HOW TO COMPLETE THIS TASK.
Please take the records that follow and repeat exactly the lines starting with the line with "index mcp: (41, 33)" and going on through the line with "wrist: (79, 236)".

::::::::::

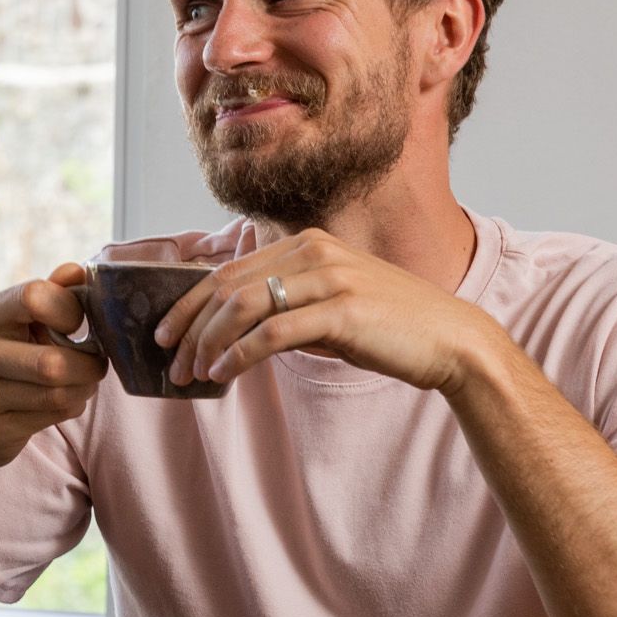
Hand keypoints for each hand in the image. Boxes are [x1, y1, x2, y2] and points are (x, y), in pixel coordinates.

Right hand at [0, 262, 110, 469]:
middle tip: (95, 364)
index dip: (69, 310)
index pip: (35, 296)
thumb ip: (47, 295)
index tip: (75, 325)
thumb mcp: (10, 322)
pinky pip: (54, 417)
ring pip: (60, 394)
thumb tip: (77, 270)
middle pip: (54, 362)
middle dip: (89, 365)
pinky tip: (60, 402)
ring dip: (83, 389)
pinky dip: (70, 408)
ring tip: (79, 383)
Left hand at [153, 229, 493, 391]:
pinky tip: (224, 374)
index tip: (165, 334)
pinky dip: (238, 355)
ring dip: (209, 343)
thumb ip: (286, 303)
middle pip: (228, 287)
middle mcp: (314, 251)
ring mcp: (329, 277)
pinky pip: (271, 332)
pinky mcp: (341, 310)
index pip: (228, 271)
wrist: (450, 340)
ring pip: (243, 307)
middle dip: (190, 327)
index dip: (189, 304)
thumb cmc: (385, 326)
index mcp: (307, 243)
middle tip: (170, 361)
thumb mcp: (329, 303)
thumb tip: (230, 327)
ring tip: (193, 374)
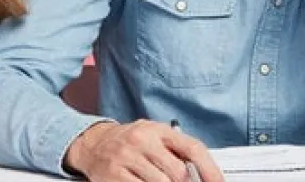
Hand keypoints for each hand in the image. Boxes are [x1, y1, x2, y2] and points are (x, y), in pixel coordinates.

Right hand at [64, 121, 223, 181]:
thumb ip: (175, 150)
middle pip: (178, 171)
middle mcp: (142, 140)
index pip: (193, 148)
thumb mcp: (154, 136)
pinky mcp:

::::::::::

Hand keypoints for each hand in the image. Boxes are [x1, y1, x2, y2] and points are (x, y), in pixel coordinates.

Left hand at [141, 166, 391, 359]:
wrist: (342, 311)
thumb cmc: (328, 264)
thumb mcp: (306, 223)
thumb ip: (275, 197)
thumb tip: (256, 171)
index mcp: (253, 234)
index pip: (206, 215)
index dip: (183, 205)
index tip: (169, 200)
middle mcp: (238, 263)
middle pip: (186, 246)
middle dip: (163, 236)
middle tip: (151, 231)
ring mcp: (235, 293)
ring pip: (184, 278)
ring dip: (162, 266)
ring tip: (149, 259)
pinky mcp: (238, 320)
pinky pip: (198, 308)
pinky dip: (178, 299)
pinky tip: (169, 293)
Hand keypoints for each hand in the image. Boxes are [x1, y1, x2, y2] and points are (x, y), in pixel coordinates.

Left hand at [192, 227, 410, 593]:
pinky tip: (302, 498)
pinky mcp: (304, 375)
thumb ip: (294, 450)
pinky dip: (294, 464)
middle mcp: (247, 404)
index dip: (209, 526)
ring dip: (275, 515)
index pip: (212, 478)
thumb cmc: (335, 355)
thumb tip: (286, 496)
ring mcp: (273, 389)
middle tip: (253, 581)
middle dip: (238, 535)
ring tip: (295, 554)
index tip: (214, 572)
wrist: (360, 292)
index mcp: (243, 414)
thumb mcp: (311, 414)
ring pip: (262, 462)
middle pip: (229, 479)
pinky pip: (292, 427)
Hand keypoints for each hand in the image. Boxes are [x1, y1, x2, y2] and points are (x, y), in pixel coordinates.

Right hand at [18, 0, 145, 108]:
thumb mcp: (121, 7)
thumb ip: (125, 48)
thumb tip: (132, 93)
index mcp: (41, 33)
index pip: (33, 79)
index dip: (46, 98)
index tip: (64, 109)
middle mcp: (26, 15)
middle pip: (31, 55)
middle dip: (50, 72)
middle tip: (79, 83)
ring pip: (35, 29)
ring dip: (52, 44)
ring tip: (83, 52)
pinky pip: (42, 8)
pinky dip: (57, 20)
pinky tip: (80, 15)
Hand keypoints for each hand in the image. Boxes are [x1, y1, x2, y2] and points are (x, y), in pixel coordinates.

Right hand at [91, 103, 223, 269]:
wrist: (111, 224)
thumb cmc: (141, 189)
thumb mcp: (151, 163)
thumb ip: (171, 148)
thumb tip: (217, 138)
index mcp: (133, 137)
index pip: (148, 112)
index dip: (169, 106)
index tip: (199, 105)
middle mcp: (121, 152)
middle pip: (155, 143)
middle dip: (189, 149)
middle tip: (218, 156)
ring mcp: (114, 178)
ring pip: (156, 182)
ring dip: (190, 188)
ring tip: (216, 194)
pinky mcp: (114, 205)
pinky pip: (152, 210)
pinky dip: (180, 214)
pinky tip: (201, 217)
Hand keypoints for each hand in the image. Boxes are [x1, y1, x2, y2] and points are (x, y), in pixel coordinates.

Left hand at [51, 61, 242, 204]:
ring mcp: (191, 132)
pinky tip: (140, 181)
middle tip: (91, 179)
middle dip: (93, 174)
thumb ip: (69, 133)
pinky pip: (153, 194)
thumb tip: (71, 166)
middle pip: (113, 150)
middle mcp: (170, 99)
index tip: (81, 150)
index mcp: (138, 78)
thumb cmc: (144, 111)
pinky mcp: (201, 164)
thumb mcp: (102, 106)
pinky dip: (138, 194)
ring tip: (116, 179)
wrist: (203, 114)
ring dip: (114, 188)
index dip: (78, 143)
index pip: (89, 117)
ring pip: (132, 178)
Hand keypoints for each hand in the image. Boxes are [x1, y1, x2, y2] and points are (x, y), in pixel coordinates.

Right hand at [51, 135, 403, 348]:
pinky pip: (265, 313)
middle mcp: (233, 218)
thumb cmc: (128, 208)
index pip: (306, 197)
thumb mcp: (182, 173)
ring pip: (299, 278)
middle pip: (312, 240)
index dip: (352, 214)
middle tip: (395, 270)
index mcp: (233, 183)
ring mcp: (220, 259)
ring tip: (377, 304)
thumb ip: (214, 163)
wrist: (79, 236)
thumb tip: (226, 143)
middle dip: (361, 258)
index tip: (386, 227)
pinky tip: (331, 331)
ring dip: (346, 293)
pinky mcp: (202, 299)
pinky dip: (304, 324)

::::::::::

ANSWER TO THE PROBLEM.
index mcp: (41, 33)
index pip: (33, 79)
index dip: (46, 98)
index tip: (64, 109)
middle mcp: (26, 15)
middle pip: (31, 55)
middle dip: (50, 72)
middle tip: (79, 83)
ring pip: (35, 29)
ring dip: (52, 44)
ring tip: (83, 52)
pinky pip: (42, 8)
pinky dip: (57, 20)
pinky tip: (80, 15)
Hand keypoints for each hand in the image. Boxes are [x1, y1, x2, y2] and points are (x, y), in pixel coordinates.

Right hand at [91, 103, 223, 269]:
wrist: (111, 224)
thumb cmc: (141, 189)
thumb mcp: (151, 163)
thumb ip: (171, 148)
thumb tip: (217, 138)
index mcp: (133, 137)
index pip: (148, 112)
index dip: (169, 106)
index tip: (199, 105)
middle mcp: (121, 152)
middle pip: (155, 143)
middle dip: (189, 149)
middle tip: (218, 156)
ring mcp: (114, 178)
ring pip: (156, 182)
ring dip: (190, 188)
ring tip: (216, 194)
pinky mcp: (114, 205)
pinky pip: (152, 210)
pinky dip: (180, 214)
pinky tip: (201, 217)
Hand keypoints for each hand in the image. Boxes are [x1, y1, x2, y2] and points are (x, y), in pixel coordinates.

Left hand at [51, 61, 242, 204]:
ring mcp: (191, 132)
pinky tip: (140, 181)
middle tip: (91, 179)
middle dip: (93, 174)
thumb ip: (69, 133)
pinky pip: (153, 194)
thumb tip: (71, 166)
middle pip: (113, 150)
middle mcp: (170, 99)
index tip: (81, 150)
index mcp: (138, 78)
thumb cmc: (144, 111)
pinky mcp: (201, 164)
thumb mcp: (102, 106)
pinky dip: (138, 194)
ring tip: (116, 179)
wrist: (203, 114)
ring dip: (114, 188)
index dip: (78, 143)
index pip: (89, 117)
ring pip: (132, 178)
Hand keypoints for each hand in the image. Boxes are [x1, y1, x2, y2] and points are (x, y), in pixel coordinates.

Right hand at [51, 135, 403, 348]:
pinky pip: (265, 313)
middle mcp: (233, 218)
thumb cmc: (128, 208)
index pip: (306, 197)
thumb mcp: (182, 173)
ring pip: (299, 278)
middle pip: (312, 240)
index dip: (352, 214)
middle tip: (395, 270)
index mcp: (233, 183)
ring mcp: (220, 259)
ring tip: (377, 304)
thumb ip: (214, 163)
wrist: (79, 236)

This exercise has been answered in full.